RMF FM: Wierzymy, że zaczną przyjmować nasze zaproszenia

Branżowy portal Wirtualne Media w tej sprawie zwrócił się do RMF FM z prośbą o komentarz. Popularna radiostacja przyznaje, że politycy PO, mimo ponawianych zaproszeń, odmawiają uczestnictwa w programie Mazurka.

– Drzwi "Porannej Rozmowy w RMF FM" są szeroko otwarte dla wszystkich polityków Platformy Obywatelskiej. Wierzymy, że wreszcie zaczną oni przyjmować nasze zaproszenia. Tak samo serdecznie zapraszamy wszystkich innych polityków: z PiS-u, Trzeciej Drogi czy też Lewicy, którzy odmawiają wizyty w naszym studiu – mówił Krzysztof Głowiński, rzecznik prasowy Grupy RMF.
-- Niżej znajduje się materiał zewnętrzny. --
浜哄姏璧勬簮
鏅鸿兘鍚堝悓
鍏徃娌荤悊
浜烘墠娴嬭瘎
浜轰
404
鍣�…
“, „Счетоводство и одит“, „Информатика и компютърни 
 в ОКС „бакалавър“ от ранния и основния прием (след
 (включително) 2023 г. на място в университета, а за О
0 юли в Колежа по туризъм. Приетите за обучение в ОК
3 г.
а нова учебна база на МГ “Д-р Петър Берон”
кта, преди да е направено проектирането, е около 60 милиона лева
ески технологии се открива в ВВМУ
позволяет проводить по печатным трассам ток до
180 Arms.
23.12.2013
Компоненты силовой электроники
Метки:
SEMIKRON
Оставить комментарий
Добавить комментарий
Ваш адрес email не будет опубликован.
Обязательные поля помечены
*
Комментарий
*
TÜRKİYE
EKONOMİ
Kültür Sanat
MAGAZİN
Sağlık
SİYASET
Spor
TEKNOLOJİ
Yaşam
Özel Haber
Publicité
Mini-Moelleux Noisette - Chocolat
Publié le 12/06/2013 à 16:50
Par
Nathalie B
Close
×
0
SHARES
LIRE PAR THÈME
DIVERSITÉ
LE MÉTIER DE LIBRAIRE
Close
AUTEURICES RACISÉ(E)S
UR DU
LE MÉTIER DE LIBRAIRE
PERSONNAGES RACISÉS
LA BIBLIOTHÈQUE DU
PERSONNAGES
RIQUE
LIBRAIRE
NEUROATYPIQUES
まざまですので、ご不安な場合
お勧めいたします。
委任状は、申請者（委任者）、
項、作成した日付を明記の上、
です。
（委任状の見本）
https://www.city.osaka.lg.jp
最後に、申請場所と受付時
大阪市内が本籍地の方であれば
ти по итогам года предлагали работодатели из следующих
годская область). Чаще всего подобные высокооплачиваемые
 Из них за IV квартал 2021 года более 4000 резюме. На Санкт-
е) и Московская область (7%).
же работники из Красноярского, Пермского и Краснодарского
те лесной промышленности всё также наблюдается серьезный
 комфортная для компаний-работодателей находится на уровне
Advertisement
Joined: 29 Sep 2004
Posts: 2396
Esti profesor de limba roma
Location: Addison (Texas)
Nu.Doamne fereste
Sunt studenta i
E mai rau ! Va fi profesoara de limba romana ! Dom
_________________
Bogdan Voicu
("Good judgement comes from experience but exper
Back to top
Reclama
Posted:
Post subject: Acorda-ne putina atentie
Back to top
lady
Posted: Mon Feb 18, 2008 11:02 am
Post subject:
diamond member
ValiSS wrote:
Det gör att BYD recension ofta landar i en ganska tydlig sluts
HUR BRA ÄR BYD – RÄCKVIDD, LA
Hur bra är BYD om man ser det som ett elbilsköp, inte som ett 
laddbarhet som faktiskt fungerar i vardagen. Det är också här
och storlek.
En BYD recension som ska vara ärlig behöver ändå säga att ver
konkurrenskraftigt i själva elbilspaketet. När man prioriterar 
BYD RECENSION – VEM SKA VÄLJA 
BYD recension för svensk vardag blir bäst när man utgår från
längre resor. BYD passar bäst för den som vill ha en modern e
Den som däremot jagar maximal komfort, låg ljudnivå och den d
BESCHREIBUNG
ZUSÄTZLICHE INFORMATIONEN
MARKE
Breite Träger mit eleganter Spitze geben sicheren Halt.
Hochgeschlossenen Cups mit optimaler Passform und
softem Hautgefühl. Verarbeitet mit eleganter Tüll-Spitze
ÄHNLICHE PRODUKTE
Portal wysłał również pytania do biura prasowego samej Platformy Obywatelskiej oraz rzecznika partii Jana Grabca, jednak nie uzyskano żadnych odpowiedzi.

Mazurek komentuje zmiany w mediach

Kilka tygodni temu Mazurek zabrał głos ws. zmian w mediach publicznych. Dziennikarz podtrzymał swoją krytyczną ocenę TVP za czasów PiS, jednak dodał, że działania rządzącej koalicji de facto "unieważniają Sejm".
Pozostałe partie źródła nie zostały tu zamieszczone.